▶ Problem details
Starting at the beginning of the records and ending at the line that contains "v(103.5, -103.5) *", give those lines again with "mm" switched to "cm" and everything else unchanged.

▶ Given records
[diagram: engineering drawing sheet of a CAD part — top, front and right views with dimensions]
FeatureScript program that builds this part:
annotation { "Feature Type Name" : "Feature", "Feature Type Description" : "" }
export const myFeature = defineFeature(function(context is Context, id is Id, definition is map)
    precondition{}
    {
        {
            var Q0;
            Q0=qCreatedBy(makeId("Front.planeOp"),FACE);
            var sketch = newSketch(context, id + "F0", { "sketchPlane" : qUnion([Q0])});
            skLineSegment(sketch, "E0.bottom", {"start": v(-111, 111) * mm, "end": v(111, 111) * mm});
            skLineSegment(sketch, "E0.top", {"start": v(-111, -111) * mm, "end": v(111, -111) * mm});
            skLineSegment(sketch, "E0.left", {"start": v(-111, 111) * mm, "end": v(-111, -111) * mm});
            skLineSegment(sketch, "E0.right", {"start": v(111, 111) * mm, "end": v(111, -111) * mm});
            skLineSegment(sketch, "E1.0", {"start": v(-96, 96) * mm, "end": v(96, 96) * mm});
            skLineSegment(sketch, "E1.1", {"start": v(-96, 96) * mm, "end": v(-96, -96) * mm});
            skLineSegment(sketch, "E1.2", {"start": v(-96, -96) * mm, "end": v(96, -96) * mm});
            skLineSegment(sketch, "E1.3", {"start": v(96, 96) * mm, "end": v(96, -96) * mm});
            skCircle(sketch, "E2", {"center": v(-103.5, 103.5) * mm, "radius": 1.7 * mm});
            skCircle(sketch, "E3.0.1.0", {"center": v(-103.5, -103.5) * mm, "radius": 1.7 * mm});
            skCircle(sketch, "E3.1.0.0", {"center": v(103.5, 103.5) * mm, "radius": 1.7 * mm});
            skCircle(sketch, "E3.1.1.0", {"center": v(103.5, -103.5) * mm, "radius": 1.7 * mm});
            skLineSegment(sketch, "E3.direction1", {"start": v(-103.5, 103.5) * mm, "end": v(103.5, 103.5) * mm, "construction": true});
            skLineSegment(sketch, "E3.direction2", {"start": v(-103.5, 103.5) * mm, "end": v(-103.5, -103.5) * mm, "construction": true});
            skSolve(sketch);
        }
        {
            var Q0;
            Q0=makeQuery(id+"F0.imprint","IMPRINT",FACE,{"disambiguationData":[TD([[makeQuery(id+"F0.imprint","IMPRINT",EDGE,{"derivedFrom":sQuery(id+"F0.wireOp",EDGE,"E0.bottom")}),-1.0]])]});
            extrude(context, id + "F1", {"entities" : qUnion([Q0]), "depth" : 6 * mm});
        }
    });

▶ Output below
[diagram: engineering drawing sheet of a CAD part — top, front and right views with dimensions]
FeatureScript program that builds this part:
annotation { "Feature Type Name" : "Feature", "Feature Type Description" : "" }
export const myFeature = defineFeature(function(context is Context, id is Id, definition is map)
    precondition{}
    {
        {
            var Q0;
            Q0=qCreatedBy(makeId("Front.planeOp"),FACE);
            var sketch = newSketch(context, id + "F0", { "sketchPlane" : qUnion([Q0])});
            skLineSegment(sketch, "E0.bottom", {"start": v(-111, 111) * cm, "end": v(111, 111) * cm});
            skLineSegment(sketch, "E0.top", {"start": v(-111, -111) * cm, "end": v(111, -111) * cm});
            skLineSegment(sketch, "E0.left", {"start": v(-111, 111) * cm, "end": v(-111, -111) * cm});
            skLineSegment(sketch, "E0.right", {"start": v(111, 111) * cm, "end": v(111, -111) * cm});
            skLineSegment(sketch, "E1.0", {"start": v(-96, 96) * cm, "end": v(96, 96) * cm});
            skLineSegment(sketch, "E1.1", {"start": v(-96, 96) * cm, "end": v(-96, -96) * cm});
            skLineSegment(sketch, "E1.2", {"start": v(-96, -96) * cm, "end": v(96, -96) * cm});
            skLineSegment(sketch, "E1.3", {"start": v(96, 96) * cm, "end": v(96, -96) * cm});
            skCircle(sketch, "E2", {"center": v(-103.5, 103.5) * cm, "radius": 1.7 * cm});
            skCircle(sketch, "E3.0.1.0", {"center": v(-103.5, -103.5) * cm, "radius": 1.7 * cm});
            skCircle(sketch, "E3.1.0.0", {"center": v(103.5, 103.5) * cm, "radius": 1.7 * cm});
            skCircle(sketch, "E3.1.1.0", {"center": v(103.5, -103.5) * cm, "radius": 1.7 * cm});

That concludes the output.